The richest people in South Africa at the start of 2021
Data from Forbes’ real-time ranking of billionaires shows that South Africa’s richest people continued to grow their wealth in 2020, although they have fallen behind their international counterparts.
Nicky Oppenheimer, Johann Rupert and Patrice Motsepe all saw their net wealth increase compared to the same period last year.
Despite this increase, the local economy and the coronavirus pandemic has clearly had an impact on their fortunes as a number of billionaires slipped down the international rankings.
The below table shows where South Africa’s billionaires’ fortunes sit at the start of 2021 compared to the start of 2020.

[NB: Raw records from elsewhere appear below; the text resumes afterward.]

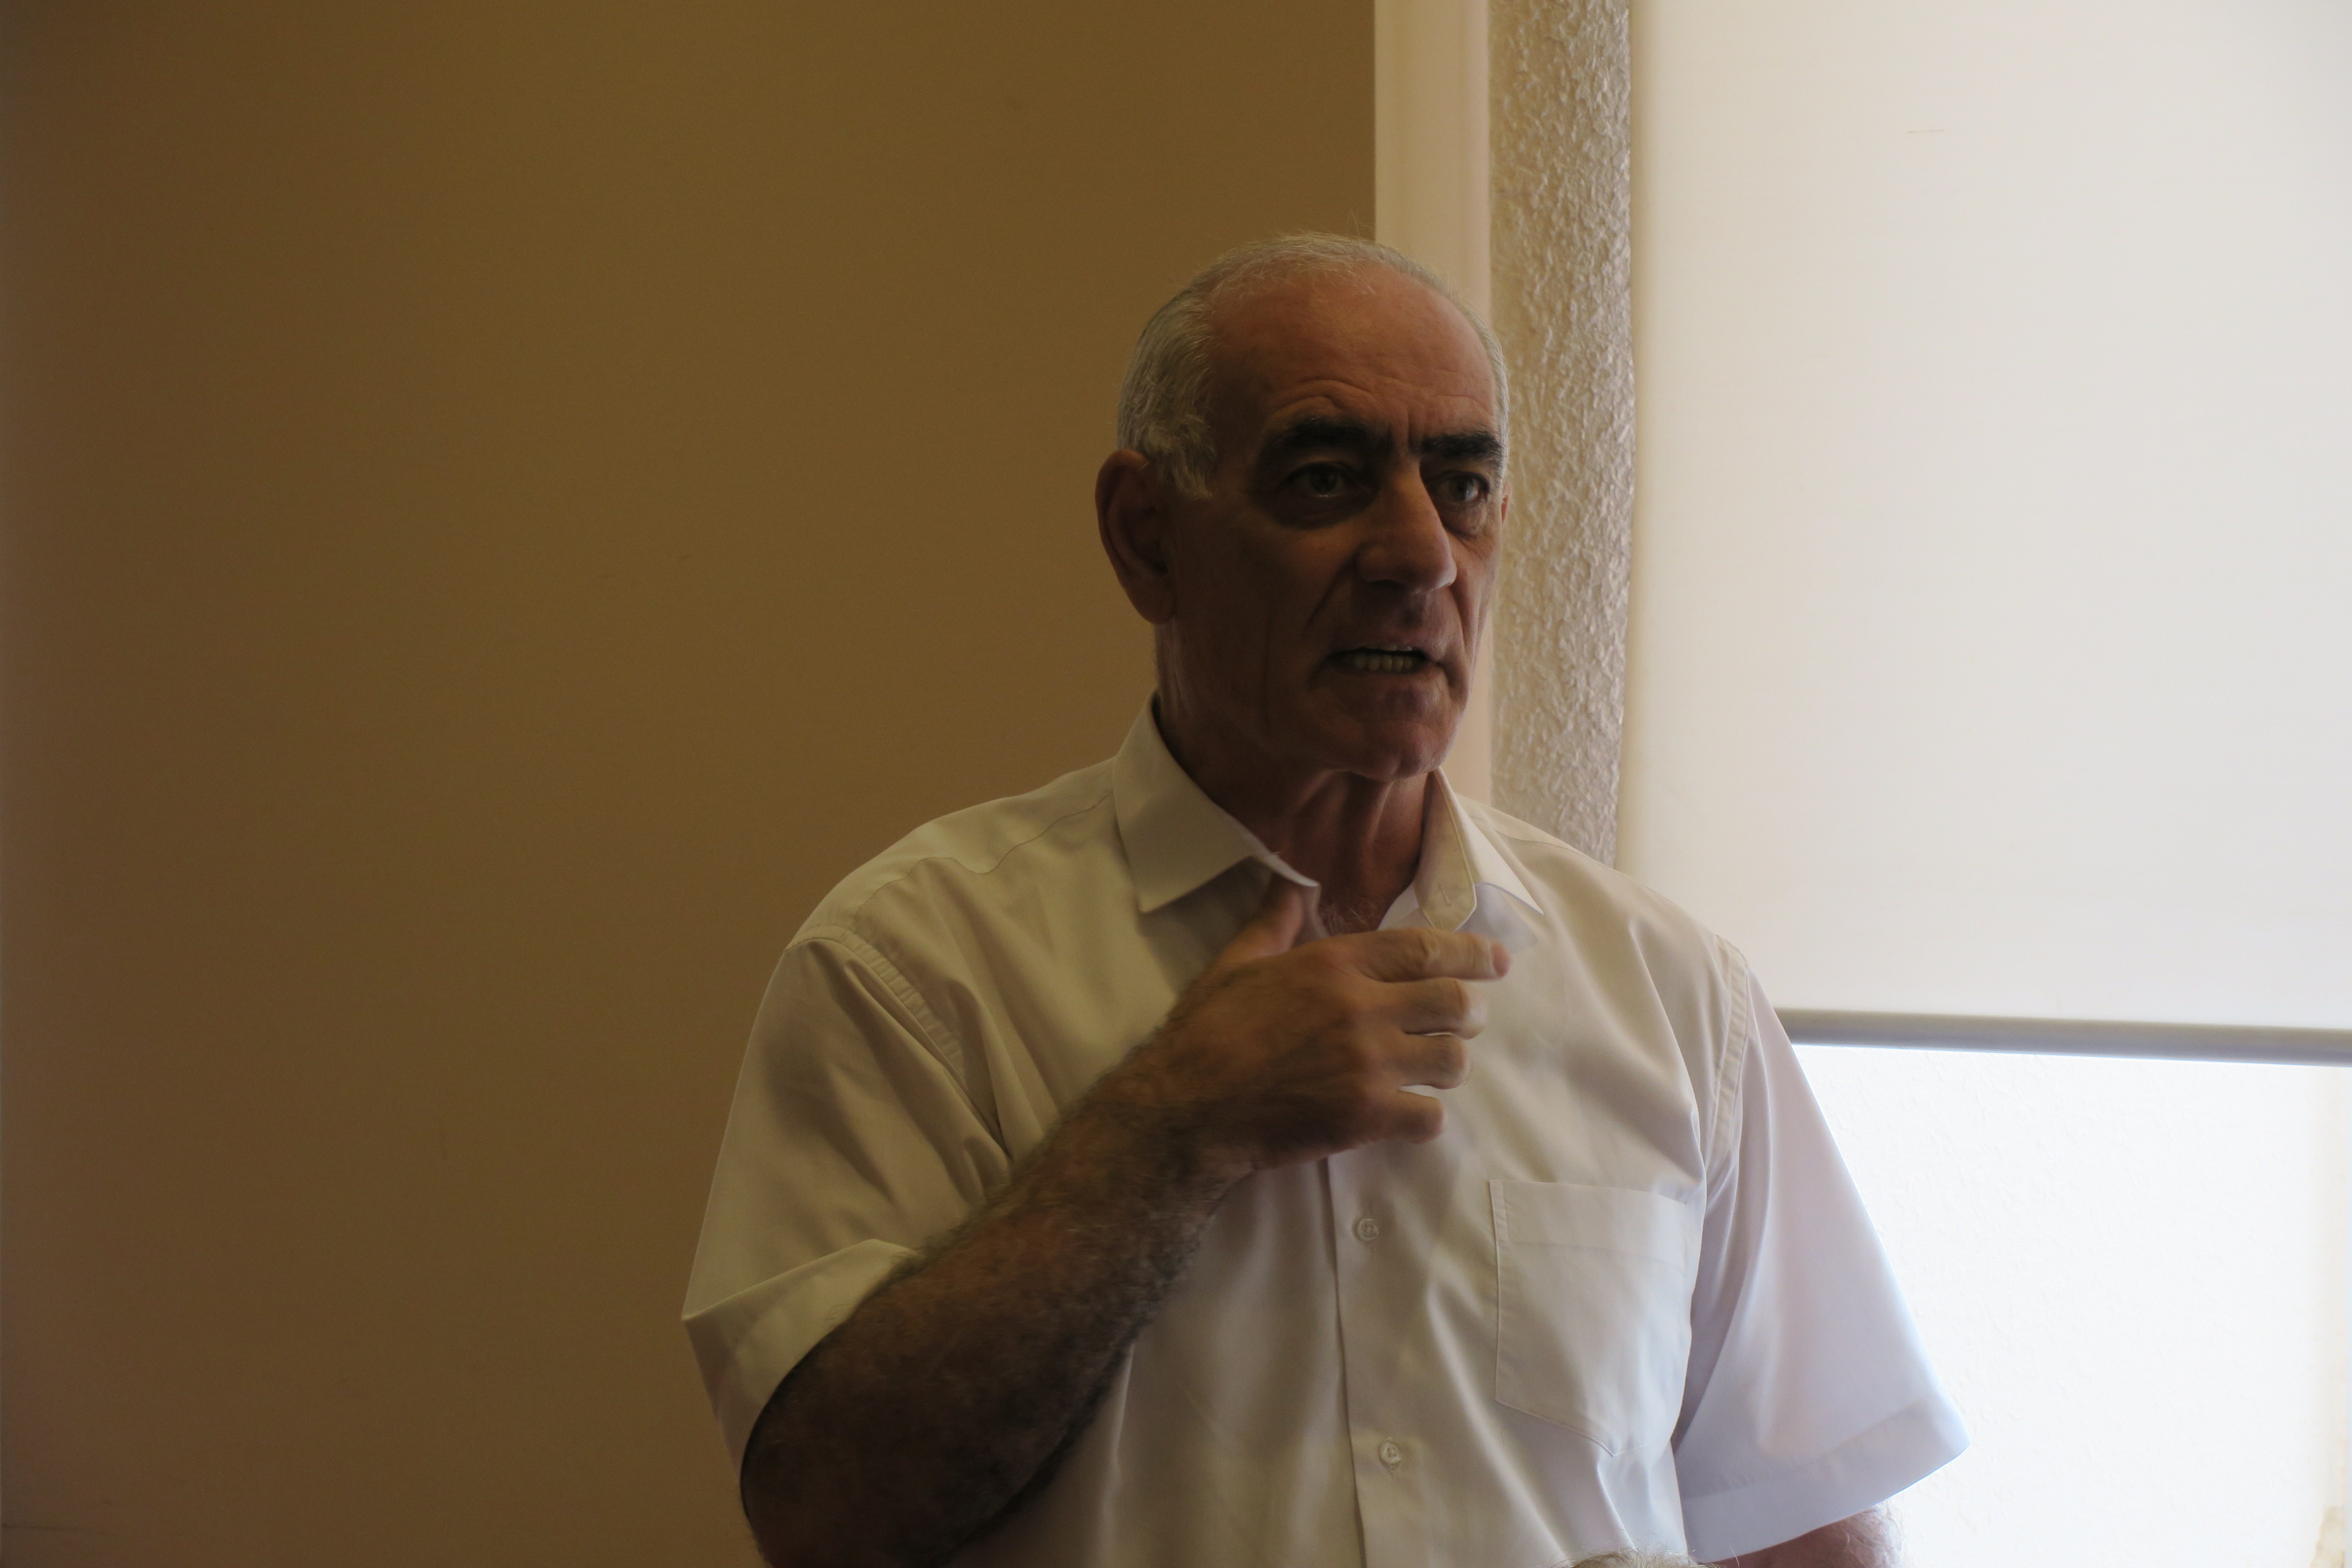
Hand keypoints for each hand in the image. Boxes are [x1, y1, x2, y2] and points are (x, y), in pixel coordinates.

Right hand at [1096, 876, 1509, 1181]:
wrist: (1186, 1107)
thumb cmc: (1207, 1031)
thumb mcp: (1238, 962)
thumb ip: (1276, 920)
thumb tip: (1290, 878)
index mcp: (1333, 964)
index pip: (1423, 948)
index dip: (1470, 953)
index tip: (1498, 961)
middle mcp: (1360, 1008)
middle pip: (1453, 1002)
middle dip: (1469, 1012)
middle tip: (1464, 1021)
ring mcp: (1366, 1064)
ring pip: (1451, 1061)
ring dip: (1450, 1065)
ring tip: (1436, 1068)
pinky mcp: (1365, 1116)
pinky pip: (1429, 1117)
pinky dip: (1426, 1118)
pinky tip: (1410, 1115)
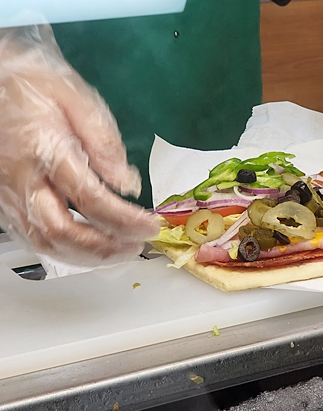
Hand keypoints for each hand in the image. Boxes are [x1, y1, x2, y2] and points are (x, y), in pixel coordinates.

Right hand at [0, 25, 158, 265]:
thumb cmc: (36, 85)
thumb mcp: (76, 98)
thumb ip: (104, 142)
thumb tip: (128, 184)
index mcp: (45, 151)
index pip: (89, 198)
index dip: (124, 220)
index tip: (152, 226)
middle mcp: (22, 180)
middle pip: (61, 231)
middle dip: (104, 248)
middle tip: (138, 246)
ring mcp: (9, 195)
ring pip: (44, 242)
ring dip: (87, 256)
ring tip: (122, 251)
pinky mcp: (5, 202)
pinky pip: (33, 237)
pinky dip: (66, 250)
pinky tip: (92, 247)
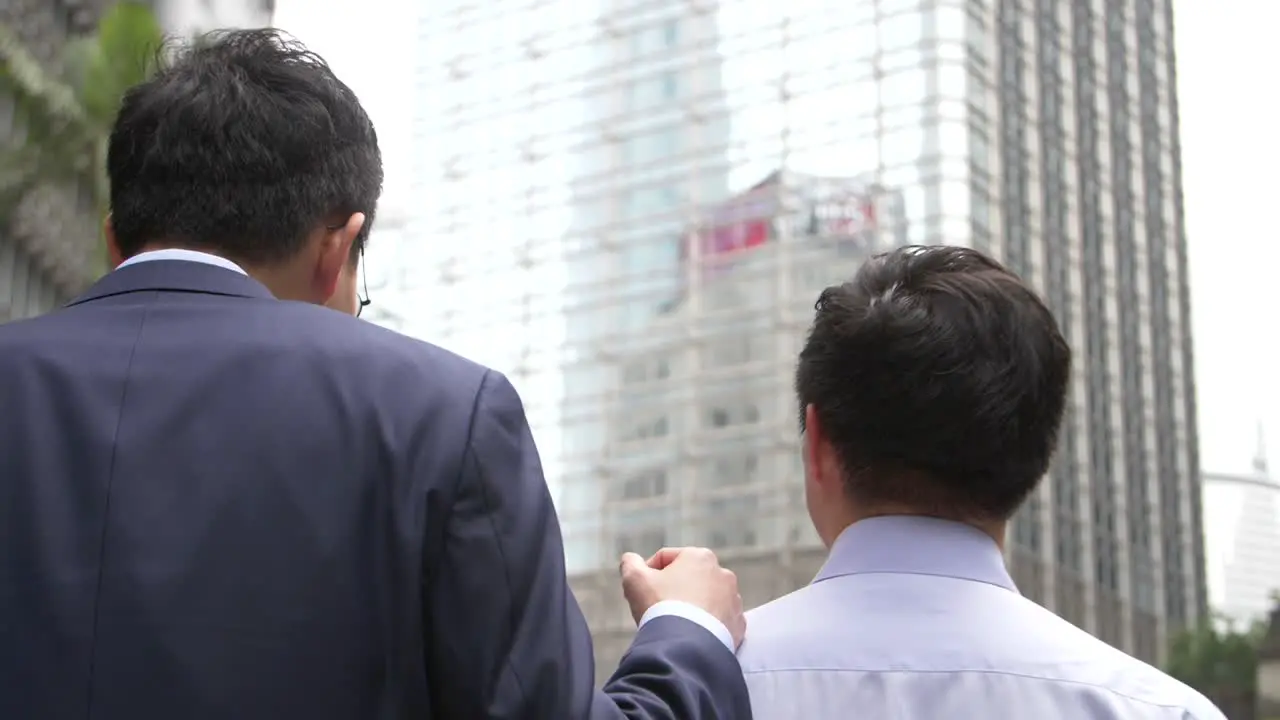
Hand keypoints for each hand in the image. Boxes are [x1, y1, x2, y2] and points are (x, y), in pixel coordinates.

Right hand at [618, 546, 745, 648]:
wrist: (687, 648)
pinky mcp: (738, 626)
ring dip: (691, 608)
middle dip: (672, 591)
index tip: (640, 591)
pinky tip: (691, 636)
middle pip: (688, 579)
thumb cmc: (660, 606)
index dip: (648, 573)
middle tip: (656, 609)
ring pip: (705, 600)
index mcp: (700, 557)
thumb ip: (630, 564)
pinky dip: (706, 626)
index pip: (666, 559)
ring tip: (675, 625)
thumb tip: (630, 559)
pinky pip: (717, 622)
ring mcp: (734, 601)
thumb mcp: (635, 579)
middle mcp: (723, 574)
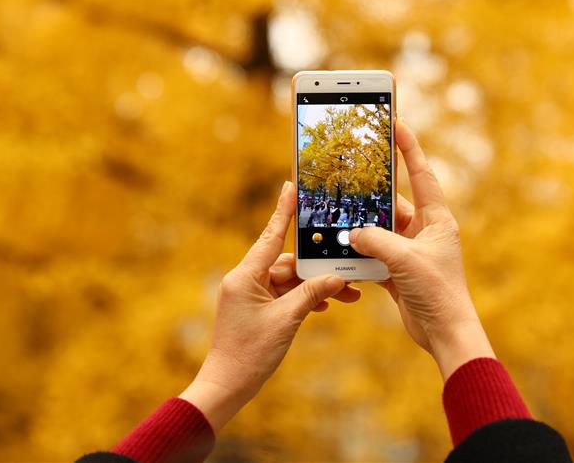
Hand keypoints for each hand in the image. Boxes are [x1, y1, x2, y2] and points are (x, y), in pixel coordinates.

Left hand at [180, 181, 360, 429]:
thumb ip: (312, 295)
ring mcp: (249, 295)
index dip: (283, 211)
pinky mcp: (255, 309)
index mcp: (246, 275)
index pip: (271, 236)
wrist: (226, 386)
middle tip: (347, 269)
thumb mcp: (287, 320)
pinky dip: (303, 299)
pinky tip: (326, 305)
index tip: (290, 186)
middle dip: (318, 268)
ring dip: (315, 287)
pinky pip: (284, 295)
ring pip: (289, 281)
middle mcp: (245, 280)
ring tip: (346, 294)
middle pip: (288, 263)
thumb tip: (335, 278)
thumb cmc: (250, 354)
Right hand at [350, 119, 494, 379]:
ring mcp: (411, 252)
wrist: (445, 334)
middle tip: (352, 170)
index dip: (409, 147)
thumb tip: (352, 233)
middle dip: (374, 191)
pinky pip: (375, 254)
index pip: (421, 174)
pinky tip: (341, 248)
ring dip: (363, 227)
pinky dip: (360, 253)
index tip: (396, 122)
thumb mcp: (404, 260)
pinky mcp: (399, 272)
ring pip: (380, 229)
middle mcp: (425, 232)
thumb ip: (375, 241)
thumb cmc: (437, 292)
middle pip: (395, 202)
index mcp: (438, 219)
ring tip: (340, 213)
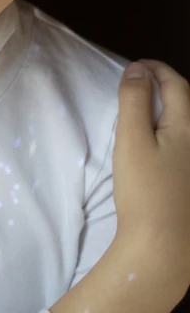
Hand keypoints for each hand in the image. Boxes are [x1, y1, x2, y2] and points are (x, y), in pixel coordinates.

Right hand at [113, 58, 189, 295]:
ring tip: (147, 109)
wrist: (162, 249)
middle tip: (140, 84)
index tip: (135, 67)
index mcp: (188, 126)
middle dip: (166, 86)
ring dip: (171, 109)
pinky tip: (160, 145)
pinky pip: (186, 144)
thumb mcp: (132, 140)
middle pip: (187, 102)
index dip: (156, 69)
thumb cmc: (145, 191)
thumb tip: (138, 69)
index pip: (176, 84)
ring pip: (188, 124)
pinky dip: (174, 132)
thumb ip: (135, 101)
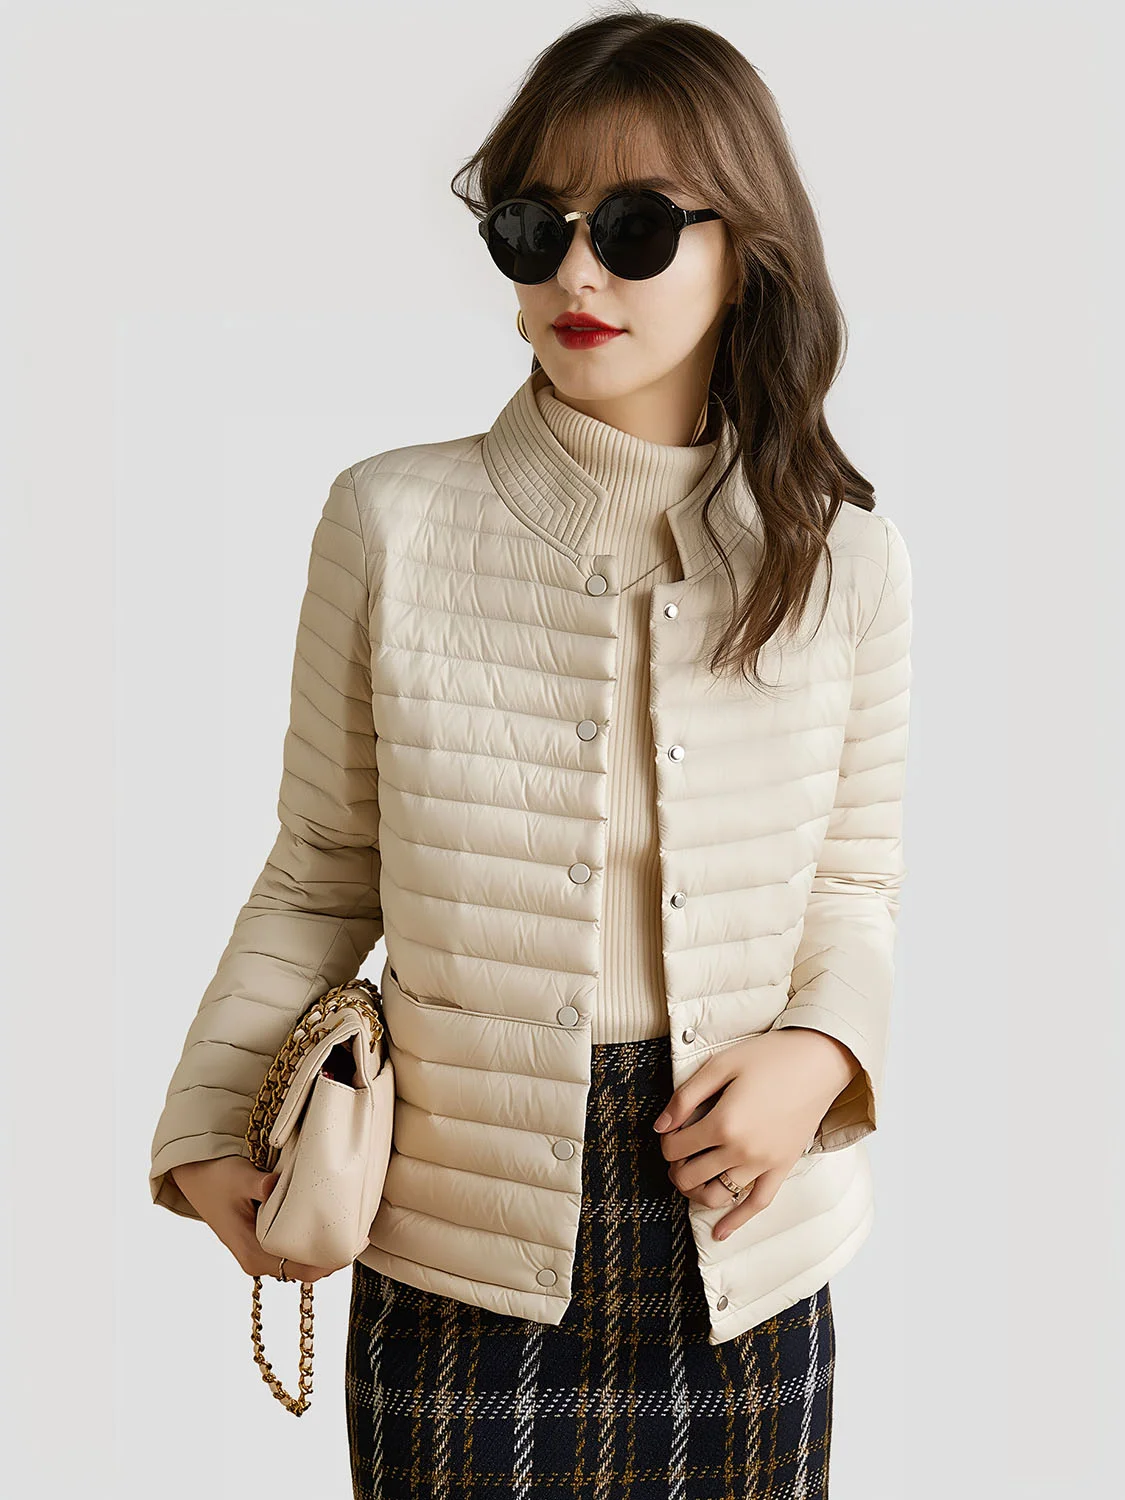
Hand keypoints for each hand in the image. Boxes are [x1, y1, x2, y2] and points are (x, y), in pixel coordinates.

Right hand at [169, 1157, 339, 1283]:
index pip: (300, 1269)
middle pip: (304, 1270)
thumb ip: (259, 1185)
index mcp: (252, 1253)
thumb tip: (274, 1185)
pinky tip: (326, 1226)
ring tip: (348, 1229)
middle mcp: (256, 1261)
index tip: (355, 1243)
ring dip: (322, 1250)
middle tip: (360, 1233)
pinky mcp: (261, 1246)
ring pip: (300, 1264)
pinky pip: (292, 1253)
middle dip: (332, 1255)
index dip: (329, 1259)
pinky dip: (310, 1244)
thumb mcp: (238, 1177)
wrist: (196, 1178)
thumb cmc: (216, 1177)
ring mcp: (258, 1256)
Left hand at [652, 1029, 859, 1241]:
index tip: (670, 1131)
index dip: (666, 1141)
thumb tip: (660, 1126)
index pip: (676, 1147)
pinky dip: (736, 1221)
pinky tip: (720, 1233)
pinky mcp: (782, 1168)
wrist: (818, 1061)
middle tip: (676, 1155)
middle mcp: (742, 1150)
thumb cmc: (769, 1057)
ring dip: (696, 1192)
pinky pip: (757, 1204)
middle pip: (691, 1176)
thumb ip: (686, 1097)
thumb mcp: (721, 1066)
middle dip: (676, 1168)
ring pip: (718, 1195)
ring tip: (689, 1180)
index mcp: (723, 1123)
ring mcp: (764, 1164)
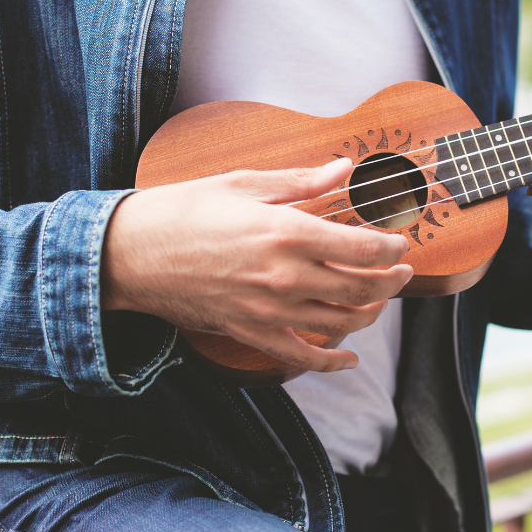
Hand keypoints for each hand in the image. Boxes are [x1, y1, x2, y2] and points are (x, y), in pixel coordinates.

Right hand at [102, 158, 412, 372]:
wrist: (129, 254)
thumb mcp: (244, 184)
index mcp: (287, 232)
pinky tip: (349, 360)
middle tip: (403, 271)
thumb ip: (301, 181)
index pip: (363, 249)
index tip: (398, 240)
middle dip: (393, 281)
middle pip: (362, 289)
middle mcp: (285, 276)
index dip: (391, 247)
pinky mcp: (250, 332)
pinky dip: (331, 362)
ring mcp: (269, 310)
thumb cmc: (183, 210)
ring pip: (340, 323)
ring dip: (371, 314)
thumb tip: (342, 169)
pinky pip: (300, 357)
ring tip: (380, 300)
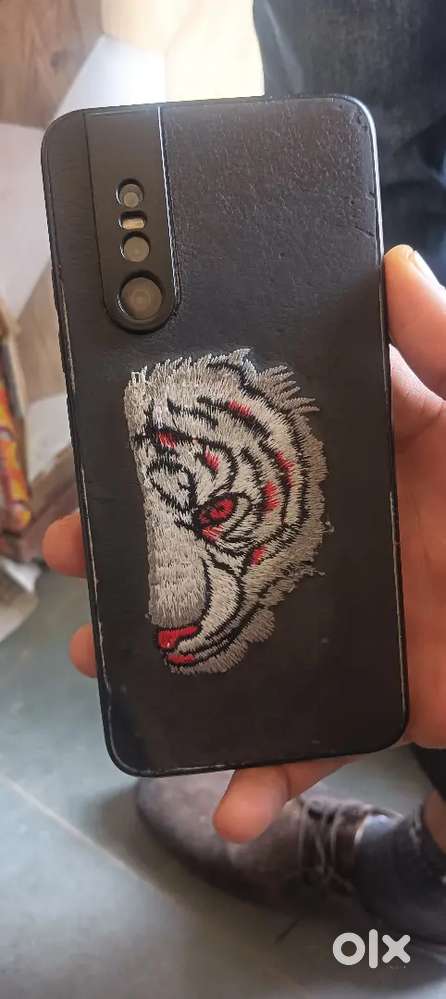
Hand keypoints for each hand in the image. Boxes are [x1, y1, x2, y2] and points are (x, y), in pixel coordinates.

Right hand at [43, 245, 445, 842]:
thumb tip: (390, 269)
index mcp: (369, 469)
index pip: (261, 446)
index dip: (188, 446)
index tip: (120, 446)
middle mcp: (342, 543)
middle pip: (222, 541)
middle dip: (142, 547)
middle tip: (78, 548)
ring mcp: (347, 624)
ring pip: (236, 636)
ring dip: (164, 655)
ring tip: (98, 659)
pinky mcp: (366, 696)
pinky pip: (305, 738)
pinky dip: (266, 773)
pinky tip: (232, 803)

January 2020 | January 2021 | Billionaire | January 2020 net worth | January 2021 net worth | Source |
---|---|---|---|---|---|
241 | 295 | Nicky Oppenheimer | $7.7 billion | $7.8 billion | Diamonds |
313 | 354 | Johann Rupert | $6.5 billion | $6.9 billion | Luxury Goods |
975 | 1 050 | Patrice Motsepe | $2.6 billion | $2.8 billion | Mining |
1 040 | 1 066 | Koos Bekker | $2.5 billion | $2.8 billion | Media, Investments |
1 809 | 2 202 | Michiel le Roux | $1.3 billion | $1.2 billion | Banking |
The further slippage of South Africans down the rankings can be partially attributed to the enormous growth in net worth recorded by other billionaires in 2020.
The world’s 500 richest people added $1.8 trillion to their combined net worth this past year and are now worth a combined $7.6 trillion, according to the Bloomberg Billionaires Index.
Equivalent to a 31% increase, it’s the biggest annual gain in the eight-year history of the index and a $3 trillion jump from the market’s nadir in March.
While the largest increases were recorded at the top of the index, the Covid-19 pandemic also led to some unexpected growth in some areas.
Exuberant markets and a spate of public offerings super-charged wealth creation in China, where the early Covid crisis led to containment efforts more successful than most. The Chinese members of the index added $569 billion to their fortunes – more than any country aside from the US.
Globally, runaway gains by the super-rich have added fuel to populist movements and revived interest in hiking taxes. In Germany, the UK, and certain US states such as California and Washington, lawmakers, activists and academics are pushing to implement wealth taxes to rebuild government coffers drained by the pandemic.
“Surging billionaire wealth hits a painful nerve for the millions of people who have lost loved ones and experienced declines in their health, wealth, and livelihoods,” said Chuck Collins, director of the Program on Inequality and the Common Good at the Institute for Policy Studies.
“Worse, it undermines any sense that we are ‘in this together’ — the solidarity required to weather the difficult months ahead.”
But the 2020 crises also underscored the role of billionaire capital and the companies they control can fill when government response falls short.
Whether it was donating personal protective equipment, funding medical research and social justice causes or advocating for vaccines, the ultra-rich, for better or worse, played a role in responding to the year’s woes.